Event name: Panel on Artificial Intelligence, Language Data and Research Infrastructures
Date: Wednesday, 7 October 2020
Time: 10:15 - 11:00 (CEST)
Venue: CLARIN virtual Zoom meeting
This panel is part of the CLARIN Annual Confererence 2020.
About the panel
This panel will explore the role of CLARIN for the various AI communities working with language data with the help of four prominent AI experts. How can CLARIN support AI research and collaborate with research teams in a way that is complementary to their own solutions, infrastructure support of their institutions, generic (academic or corporate) solutions popular in the community, etc.? What are the crucial next steps for CLARIN to be able to support the new generation of AI research? And what will the future requirements for language data and infrastructures be?
- Prof. Jan Hajic is a full professor of Computational Linguistics and the deputy head of the Institute of Formal and Applied Linguistics at the School of Computer Science, Charles University in Prague. His interests cover morphology and part-of-speech tagging of inﬂective languages, machine translation, deep language understanding, and the application of statistical methods in natural language processing in general. He also has an extensive experience in building language resources for multiple languages with rich linguistic annotation, and is currently the main coordinator of a large research infrastructure on language resources in the Czech Republic, LINDAT/CLARIAH-CZ. His work experience includes both industrial research and academia. He has been the PI or Co-PI of numerous international as well as large national grants and projects. He is the chair of the Executive Board of META-NET, European research network in Language Technology.
- Dr Vukosi Marivate is the ABSA UP Chair of Data Science at the University of Pretoria. Vukosi works on developing Machine Learning/Artificial Intelligence methods to extract insights from data. A large part of his work over the last few years has been in the intersection of Machine Learning and Natural Language Processing (due to the abundance of text data and need to extract insights). As part of his vision for the ABSA Data Science chair, Vukosi is interested in Data Science for Social Impact, using local challenges as a springboard for research. In this area Vukosi has worked on projects in science, energy, public safety and utilities. Vukosi is an organiser of the Deep Learning Indaba, the largest Machine Learning/Artificial Intelligence workshop on the African continent, aiming to strengthen African Machine Learning. He is passionate about developing young talent, supervising MSc and PhD students and mentoring budding Data Scientists.

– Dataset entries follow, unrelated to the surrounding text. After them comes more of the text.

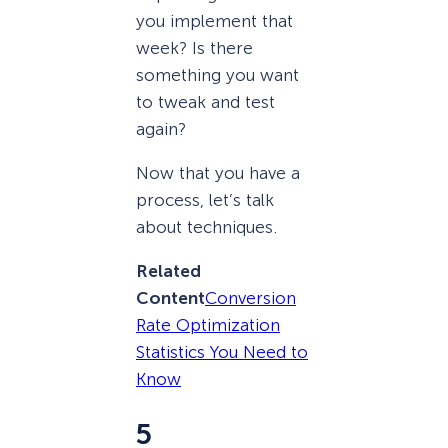
you implement that
week? Is there
something you want
to tweak and test
again?
Now that you have a
process, let’s talk
about techniques.
Related
Content
Conversion
Rate Optimization
Statistics You Need to
Know
5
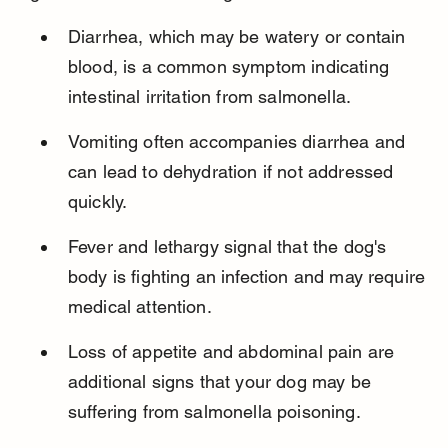
Diarrhea, which may be watery or contain 
blood, is a common symptom indicating 
intestinal irritation from salmonella.
Vomiting often accompanies diarrhea and 
can lead to dehydration if not addressed 
quickly.
Fever and lethargy signal that the dog's 
body is fighting an infection and may require 
medical attention.
Loss of appetite and abdominal pain are 
additional signs that your dog may be 
suffering from salmonella poisoning.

- Prof. Marie-Francine Moens is full professor at the Department of Computer Science at KU Leuven, Belgium. She is the director of the Language Intelligence and Information Retrieval (LIIR) research lab, a member of the Human Computer Interaction group, and head of the Informatics section. Her main direction of research is the development of novel methods for automated content recognition in text and multimedia using statistical machine learning and exploiting insights from linguistic and cognitive theories.
- Prof. dr. Malvina Nissim is Professor in Computational Linguistics and Society at the University of Groningen, The Netherlands. She is the coordinator of the Computational Linguistics Group of the Center for Language and Cognition Groningen. She has been recognised for her excellent teaching with more than one Lecturer of the Year Award at her university. Her current fields of research include author analysis, sentiment and emotion analysis as well as modality and multi-word units. She is also interested in ethical aspects related to Natural Language Processing.
- Ben Verhoeven is a science communicator and improviser from Antwerp, Belgium. He holds a PhD in computational linguistics from the University of Antwerp where he mostly worked on author profiling. In his own company ERLNMYR he currently combines science communication and improvisational theater which has resulted in theatre shows about artificial intelligence and science, hosting events and moderating debates, as well as teaching workshops on public speaking and other soft skills.